#### ISTRUZIONI DEL COMPITO:
Scrivi, per favore, il seguito del testo sugli algoritmi, la democrazia e il mercato, partendo dopo la sua ultima domanda.

#### TESTO RIPORTATO:
--------------------------------
Ma se esistessero algoritmi talmente sofisticati da imparare a conoscere i comportamenti delle persone meglio dei loro stessi familiari, e forse meglio anche di noi stessi, allora forse non potrebbero essi prendere il nostro posto anche nelle decisioni, ad esempio anche in ambito politico? Cosa ne sarebbe però di quello che oggi noi chiamiamo “scelta democratica”?
E ancora se questi algoritmi fossero capaci di gestire big data ad un tale livello da arrivare a comprendere i nostri desideri e le nostre preferenze, in modo addirittura da prevedere quale siano le nostre decisioni, cosa ne sarebbe della libertà di scelta e del connesso ruolo fondamentale dell’individuo sul quale si fonda il nostro caro pensiero liberale?
E se esistesse un algoritmo così sofisticato il quale, sempre attraverso una iper-accurata conoscenza del consumatore, potesse offrire prodotti di acquisto al prezzo più incline a quelle che sono le aspettative del consumatore stesso?
Che fine farebbe la nostra idea di sistema di mercato per l’ottimizzazione del prezzo come regolatore del sistema domanda/offerta?
E su un versante un pelo diverso, ma sempre inerente allo sviluppo digitale e all’automazione: se esistesse uno sviluppo tecnologico così elevato al punto tale da rendere possibile produrre una quantità di beni e servizi in maniera più che abbondante in proporzione alla popolazione mondiale, in modo da superare il problema della scarsità? Insomma, se arrivassimo ad un vero e proprio sistema economico dell’abbondanza non diventerebbe superfluo il concetto stesso di prezzo/valore economico di un bene o di un servizio? Non diventerebbe dunque il capitalismo stesso un sistema superato e vinto dallo sviluppo della tecnica?
--------------------------------
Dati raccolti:
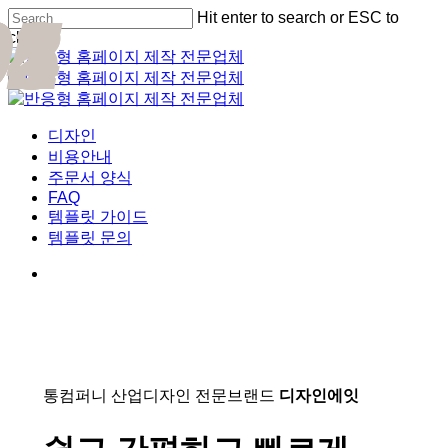
01
02
03
04
05
Skip
Hit enter to search or ESC to
to
close
main
Close
content
Search
Menu
디자인
비용안내
주문서 양식
FAQ
템플릿 가이드
템플릿 문의
통컴퍼니 산업디자인 전문브랜드
디자인에잇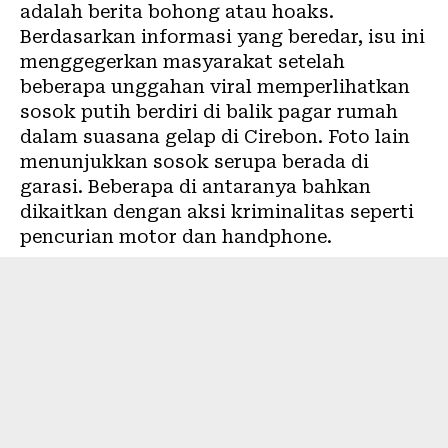
adalah berita bohong atau hoaks.
Berdasarkan informasi yang beredar, isu ini
menggegerkan masyarakat setelah
beberapa unggahan viral memperlihatkan
sosok putih berdiri di balik pagar rumah
dalam suasana gelap di Cirebon. Foto lain
menunjukkan sosok serupa berada di
garasi. Beberapa di antaranya bahkan
dikaitkan dengan aksi kriminalitas seperti
pencurian motor dan handphone.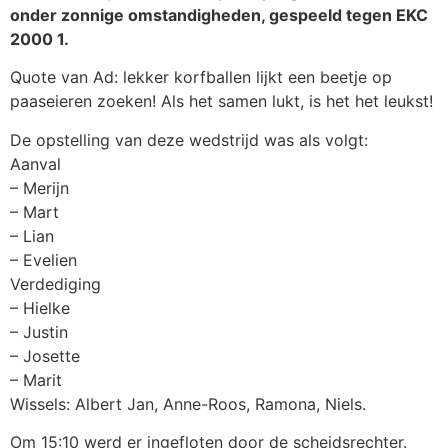
onder zonnige omstandigheden, gespeeld tegen EKC
2000 1.
Quote van Ad: lekker korfballen lijkt een beetje op
paaseieren zoeken! Als het samen lukt, is het het leukst!
De opstelling van deze wedstrijd was als volgt:
Aanval
– Merijn
– Mart
– Lian
– Evelien
Verdediging
– Hielke
– Justin
– Josette
– Marit
Wissels: Albert Jan, Anne-Roos, Ramona, Niels.
Om 15:10 werd er ingefloten door de scheidsrechter.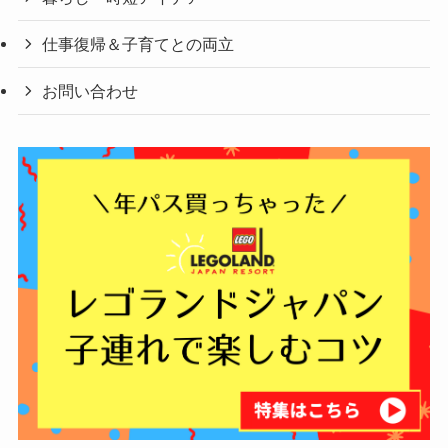
仕事復帰＆子育てとの両立
お問い合わせ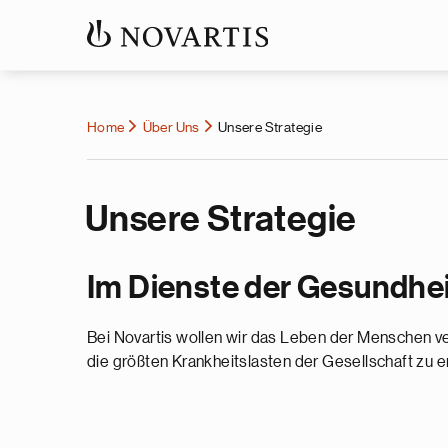
Home
Über Uns
Unsere Strategie
Unsere Strategie
Im Dienste der Gesundhei
Bei Novartis wollen wir das Leben der Menschen ve
die größten Krankheitslasten der Gesellschaft zu e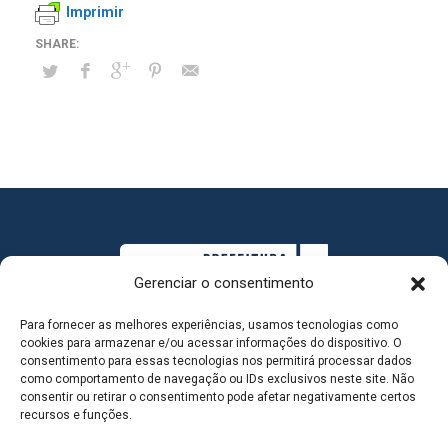
Imprimir
Gerenciar o consentimento
Para fornecer as melhores experiências, usamos tecnologias como
cookies para armazenar e/ou acessar informações do dispositivo. O
consentimento para essas tecnologias nos permitirá processar dados
como comportamento de navegação ou IDs exclusivos neste site. Não
consentir ou retirar o consentimento pode afetar negativamente certos
MAPA DO SITE
recursos e funções.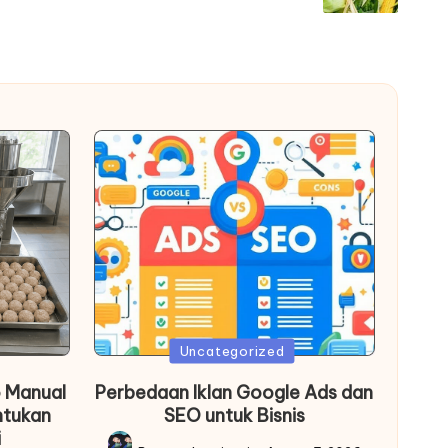
Posted
Uncategorized
in
 Manual
Perbedaan Iklan Google Ads dan
ntukan
SEO untuk Bisnis
i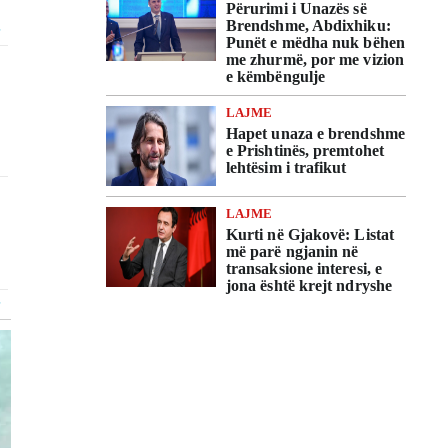
Përurimi i Unazës së
Brendshme, Abdixhiku:
Punët e mëdha nuk bëhen
me zhurmë, por me vizion
e këmbëngulje
LAJME
Hapet unaza e brendshme
e Prishtinës, premtohet
lehtësim i trafikut
LAJME
Kurti në Gjakovë: Listat
më parë ngjanin në
transaksione interesi, e
jona është krejt ndryshe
--------------------------------
#### SOLUZIONE PROPOSTA:
Su queste domande ci interrogheremo e cercheremo nei prossimi episodi di gettare un po’ più di luce per comprendere meglio e stimolare la riflessione su cosa siano questi algoritmi, a cosa possano essere utili, quali siano i loro limiti, quali pericoli si possano annidare intorno alla IA, e quale invece grande potenziale possa scaturirne da un suo utilizzo appropriato e consapevole.
Ovviamente pur mantenendo il più possibile uno stile leggero e non eccessivamente pesante e tecnico, staremo ben attenti dal non scadere in ridicoli atteggiamenti paranoico-complottistici. Ma il non scadere in tale ambito fantascientifico non ci esimerà dal porre l’attenzione appunto alle conseguenze più discutibili di quanto stiamo assistendo, soprattutto per tentare di portare una moderata consapevolezza sull’argomento. Perché forse la democrazia e il liberalismo non saranno abbattuti esternamente dall’evanescente “populismo”, ma rischieranno di essere lentamente e inconsapevolmente dissolti internamente dal sorgere di un nuovo sistema. Se questi sarà una forma di “neofaudalesimo digitale” oppure di “sviluppo progressista inclusivo” dipenderà anche (e forse soprattutto) dal gradi di consapevolezza che noi cittadini medi sapremo sviluppare proprio su questi argomenti. E comprendere il ruolo che le nuove forme di capitalismo e socialismo avranno in questo passaggio e in questa nuova fase.
Alcune references
Shai Ben-David, Pavel Hrubes, Shay Moran, Amir Shpilka, and Amir Yehudayoff, Learnability can be undecidable.
Nick Bostrom, Superintelligenza: tendenze, pericoli, strategie.
A. Doria, The limits of mathematical modelling in social sciences.
Noha Harari, Homo Deus.
K.P. Hart, Machine learning and the Continuum Hypothesis.
Quintarelli, Capitalismo immateriale.
Penrose, La mente nuova dell’imperatore.
Penrose, Shadows of the Mind.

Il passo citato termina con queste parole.